| DOCUMENT EXCERPT |
● ● ●
This study examines the relationship between tea yield and climate change in Türkiye’s Eastern Black Sea Region using an integrated methodological framework combining MMQR and machine learning models (GB, XGBoost, GA–XGBoost). The proposed approach is readily transferable to other countries, regions, and agricultural contexts where comparable climate and production data are available. This framework enables researchers to analyze heterogeneous effects across yield distributions while identifying critical determinants of agricultural productivity. However, given substantial regional variations in climate conditions, soil characteristics, and farming practices, country-specific calibration and validation are essential for ensuring result reliability. Beyond its academic contribution, this transferable framework provides policymakers with a replicable analytical tool for developing evidence-based, location-specific agricultural and climate adaptation strategies.
● ● ●
| DATASET EXTRACT |
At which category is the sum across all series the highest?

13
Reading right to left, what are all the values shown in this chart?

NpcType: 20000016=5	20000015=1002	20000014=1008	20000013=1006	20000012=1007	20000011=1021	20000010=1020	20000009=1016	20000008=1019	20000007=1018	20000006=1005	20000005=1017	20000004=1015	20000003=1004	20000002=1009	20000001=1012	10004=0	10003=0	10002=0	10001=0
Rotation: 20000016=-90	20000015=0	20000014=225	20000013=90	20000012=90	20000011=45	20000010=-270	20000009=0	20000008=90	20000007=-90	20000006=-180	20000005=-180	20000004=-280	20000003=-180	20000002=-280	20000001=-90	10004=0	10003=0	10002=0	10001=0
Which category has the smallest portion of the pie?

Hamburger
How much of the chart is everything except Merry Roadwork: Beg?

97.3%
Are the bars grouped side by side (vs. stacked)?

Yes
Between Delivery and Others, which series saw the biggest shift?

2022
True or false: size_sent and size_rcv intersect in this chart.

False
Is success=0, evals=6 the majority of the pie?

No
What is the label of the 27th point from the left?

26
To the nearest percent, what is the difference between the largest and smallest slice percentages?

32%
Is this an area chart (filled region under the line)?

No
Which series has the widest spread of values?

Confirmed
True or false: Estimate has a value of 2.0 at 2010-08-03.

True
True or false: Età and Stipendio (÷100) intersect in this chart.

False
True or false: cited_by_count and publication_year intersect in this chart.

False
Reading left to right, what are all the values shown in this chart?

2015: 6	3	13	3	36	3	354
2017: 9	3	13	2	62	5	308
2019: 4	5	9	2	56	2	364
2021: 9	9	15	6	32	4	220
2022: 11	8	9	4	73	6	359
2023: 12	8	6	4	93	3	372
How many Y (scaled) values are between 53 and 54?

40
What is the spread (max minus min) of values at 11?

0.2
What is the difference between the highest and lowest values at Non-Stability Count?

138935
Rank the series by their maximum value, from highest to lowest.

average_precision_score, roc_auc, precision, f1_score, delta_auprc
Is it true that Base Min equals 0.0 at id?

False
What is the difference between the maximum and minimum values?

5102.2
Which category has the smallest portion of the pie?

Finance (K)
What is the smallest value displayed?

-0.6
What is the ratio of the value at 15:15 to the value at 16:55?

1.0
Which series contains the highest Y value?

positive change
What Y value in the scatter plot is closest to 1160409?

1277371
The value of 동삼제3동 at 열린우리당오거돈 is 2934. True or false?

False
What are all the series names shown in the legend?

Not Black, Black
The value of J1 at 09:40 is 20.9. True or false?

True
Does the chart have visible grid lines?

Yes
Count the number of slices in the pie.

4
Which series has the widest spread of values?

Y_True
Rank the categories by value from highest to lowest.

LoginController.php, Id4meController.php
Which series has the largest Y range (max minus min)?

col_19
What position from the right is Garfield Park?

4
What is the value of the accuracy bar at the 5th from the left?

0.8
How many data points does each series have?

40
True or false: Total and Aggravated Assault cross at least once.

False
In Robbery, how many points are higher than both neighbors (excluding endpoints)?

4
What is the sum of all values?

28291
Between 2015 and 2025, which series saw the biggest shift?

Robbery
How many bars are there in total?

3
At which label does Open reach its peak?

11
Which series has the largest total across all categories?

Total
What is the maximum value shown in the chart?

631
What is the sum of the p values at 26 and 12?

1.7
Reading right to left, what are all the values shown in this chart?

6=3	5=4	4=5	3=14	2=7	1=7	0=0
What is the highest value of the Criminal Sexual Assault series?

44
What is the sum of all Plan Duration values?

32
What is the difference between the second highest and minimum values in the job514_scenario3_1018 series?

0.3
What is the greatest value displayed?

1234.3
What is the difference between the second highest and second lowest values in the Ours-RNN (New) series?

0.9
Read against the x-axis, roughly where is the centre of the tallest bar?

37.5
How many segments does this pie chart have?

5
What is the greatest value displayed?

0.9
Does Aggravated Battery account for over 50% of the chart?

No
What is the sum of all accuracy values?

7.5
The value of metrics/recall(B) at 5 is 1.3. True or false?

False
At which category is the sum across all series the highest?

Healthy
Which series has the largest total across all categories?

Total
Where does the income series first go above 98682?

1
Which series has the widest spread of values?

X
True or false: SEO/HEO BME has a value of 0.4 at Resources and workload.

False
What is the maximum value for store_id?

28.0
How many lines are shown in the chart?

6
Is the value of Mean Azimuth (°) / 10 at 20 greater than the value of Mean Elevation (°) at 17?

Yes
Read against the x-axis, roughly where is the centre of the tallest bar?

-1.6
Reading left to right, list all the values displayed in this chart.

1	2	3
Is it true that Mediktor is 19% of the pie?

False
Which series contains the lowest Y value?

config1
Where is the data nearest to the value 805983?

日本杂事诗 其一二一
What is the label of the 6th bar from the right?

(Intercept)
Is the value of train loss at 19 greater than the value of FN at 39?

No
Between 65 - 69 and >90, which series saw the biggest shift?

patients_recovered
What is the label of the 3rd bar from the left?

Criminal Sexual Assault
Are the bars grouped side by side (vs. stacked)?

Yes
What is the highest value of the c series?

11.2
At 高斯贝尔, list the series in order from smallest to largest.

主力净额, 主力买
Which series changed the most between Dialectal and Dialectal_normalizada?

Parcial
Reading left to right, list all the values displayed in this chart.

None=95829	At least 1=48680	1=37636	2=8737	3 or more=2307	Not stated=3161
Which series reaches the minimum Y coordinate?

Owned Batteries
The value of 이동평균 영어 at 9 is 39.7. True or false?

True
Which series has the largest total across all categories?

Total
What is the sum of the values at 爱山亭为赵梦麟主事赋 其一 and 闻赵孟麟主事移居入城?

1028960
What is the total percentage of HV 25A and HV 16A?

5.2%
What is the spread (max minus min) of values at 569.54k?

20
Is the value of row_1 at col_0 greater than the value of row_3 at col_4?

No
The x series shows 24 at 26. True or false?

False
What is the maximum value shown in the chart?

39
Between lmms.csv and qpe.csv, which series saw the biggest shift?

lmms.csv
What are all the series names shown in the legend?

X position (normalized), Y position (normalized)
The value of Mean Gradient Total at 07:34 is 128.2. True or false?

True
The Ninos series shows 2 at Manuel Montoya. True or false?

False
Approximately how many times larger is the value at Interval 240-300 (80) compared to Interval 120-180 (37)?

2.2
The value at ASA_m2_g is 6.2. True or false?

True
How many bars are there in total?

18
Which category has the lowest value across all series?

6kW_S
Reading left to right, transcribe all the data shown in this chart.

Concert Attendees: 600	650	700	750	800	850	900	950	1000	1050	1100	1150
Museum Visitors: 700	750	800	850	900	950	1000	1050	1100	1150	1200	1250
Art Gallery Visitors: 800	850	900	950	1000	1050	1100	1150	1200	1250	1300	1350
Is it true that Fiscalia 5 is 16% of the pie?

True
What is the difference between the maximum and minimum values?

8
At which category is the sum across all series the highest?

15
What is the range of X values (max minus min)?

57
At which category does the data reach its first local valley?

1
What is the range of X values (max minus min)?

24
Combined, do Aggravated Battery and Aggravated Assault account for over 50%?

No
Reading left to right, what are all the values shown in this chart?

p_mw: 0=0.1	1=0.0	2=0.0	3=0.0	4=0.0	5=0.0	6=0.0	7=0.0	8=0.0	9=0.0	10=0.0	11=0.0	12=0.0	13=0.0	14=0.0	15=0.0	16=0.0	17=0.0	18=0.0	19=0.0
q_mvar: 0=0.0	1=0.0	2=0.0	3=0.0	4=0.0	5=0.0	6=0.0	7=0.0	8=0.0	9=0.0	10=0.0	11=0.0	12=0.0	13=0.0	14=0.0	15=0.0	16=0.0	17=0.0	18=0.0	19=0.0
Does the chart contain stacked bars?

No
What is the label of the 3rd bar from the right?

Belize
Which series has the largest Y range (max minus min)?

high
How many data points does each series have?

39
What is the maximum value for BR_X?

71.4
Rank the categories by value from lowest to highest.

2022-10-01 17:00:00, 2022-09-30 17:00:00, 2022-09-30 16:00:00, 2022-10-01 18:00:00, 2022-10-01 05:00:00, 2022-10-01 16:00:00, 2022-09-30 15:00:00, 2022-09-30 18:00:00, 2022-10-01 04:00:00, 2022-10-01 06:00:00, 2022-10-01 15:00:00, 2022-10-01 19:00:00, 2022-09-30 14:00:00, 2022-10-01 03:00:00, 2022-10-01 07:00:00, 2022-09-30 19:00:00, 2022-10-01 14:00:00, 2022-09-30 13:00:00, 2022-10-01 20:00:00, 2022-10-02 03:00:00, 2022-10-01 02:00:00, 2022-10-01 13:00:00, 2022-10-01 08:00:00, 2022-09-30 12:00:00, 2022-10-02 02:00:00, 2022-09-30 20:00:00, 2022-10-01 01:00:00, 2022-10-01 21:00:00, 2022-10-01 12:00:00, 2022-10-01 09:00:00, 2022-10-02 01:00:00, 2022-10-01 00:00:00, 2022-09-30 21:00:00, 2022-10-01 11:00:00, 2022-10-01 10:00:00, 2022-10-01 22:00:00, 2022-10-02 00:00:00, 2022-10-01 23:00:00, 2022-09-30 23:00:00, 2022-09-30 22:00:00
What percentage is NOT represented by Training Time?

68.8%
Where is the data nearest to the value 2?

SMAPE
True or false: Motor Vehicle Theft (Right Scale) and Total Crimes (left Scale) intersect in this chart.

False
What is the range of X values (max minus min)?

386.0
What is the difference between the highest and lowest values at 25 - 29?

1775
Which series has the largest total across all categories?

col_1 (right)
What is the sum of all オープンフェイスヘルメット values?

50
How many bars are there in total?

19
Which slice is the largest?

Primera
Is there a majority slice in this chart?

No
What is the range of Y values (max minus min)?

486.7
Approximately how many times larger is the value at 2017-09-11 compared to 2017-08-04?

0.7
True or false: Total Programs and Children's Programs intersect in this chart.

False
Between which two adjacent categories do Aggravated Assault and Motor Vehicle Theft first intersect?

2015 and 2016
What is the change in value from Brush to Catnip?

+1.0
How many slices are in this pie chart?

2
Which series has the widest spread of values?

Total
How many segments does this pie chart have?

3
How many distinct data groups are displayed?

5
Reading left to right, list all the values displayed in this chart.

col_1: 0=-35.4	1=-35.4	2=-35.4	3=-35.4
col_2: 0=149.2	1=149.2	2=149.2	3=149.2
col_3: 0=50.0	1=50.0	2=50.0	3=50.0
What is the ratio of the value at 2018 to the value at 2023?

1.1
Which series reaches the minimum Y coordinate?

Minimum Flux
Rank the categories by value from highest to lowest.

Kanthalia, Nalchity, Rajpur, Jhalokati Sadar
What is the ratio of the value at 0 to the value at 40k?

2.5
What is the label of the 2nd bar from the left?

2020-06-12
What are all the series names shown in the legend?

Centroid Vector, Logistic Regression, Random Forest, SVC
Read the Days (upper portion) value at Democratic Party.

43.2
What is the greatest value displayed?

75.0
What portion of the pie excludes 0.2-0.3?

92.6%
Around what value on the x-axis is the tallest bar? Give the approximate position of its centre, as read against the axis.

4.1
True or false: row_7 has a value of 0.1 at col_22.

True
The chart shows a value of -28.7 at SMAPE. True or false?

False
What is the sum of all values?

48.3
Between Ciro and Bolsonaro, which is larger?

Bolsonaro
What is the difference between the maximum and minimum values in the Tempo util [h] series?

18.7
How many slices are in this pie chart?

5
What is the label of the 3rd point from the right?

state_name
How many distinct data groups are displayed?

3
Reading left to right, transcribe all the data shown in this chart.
● ● ●
| TASK STATEMENT |
Answer each question from the tea yield text:
(a) Which region of Türkiye does the study examine?
(b) Which machine learning models are combined with MMQR?
(c) What does the text say is essential for ensuring result reliability?
The records are separate from the text on tea yield and climate change.

| RESPONSE |
(a) The Eastern Black Sea Region.
(b) GB, XGBoost, and GA–XGBoost.
(c) Country-specific calibration and validation.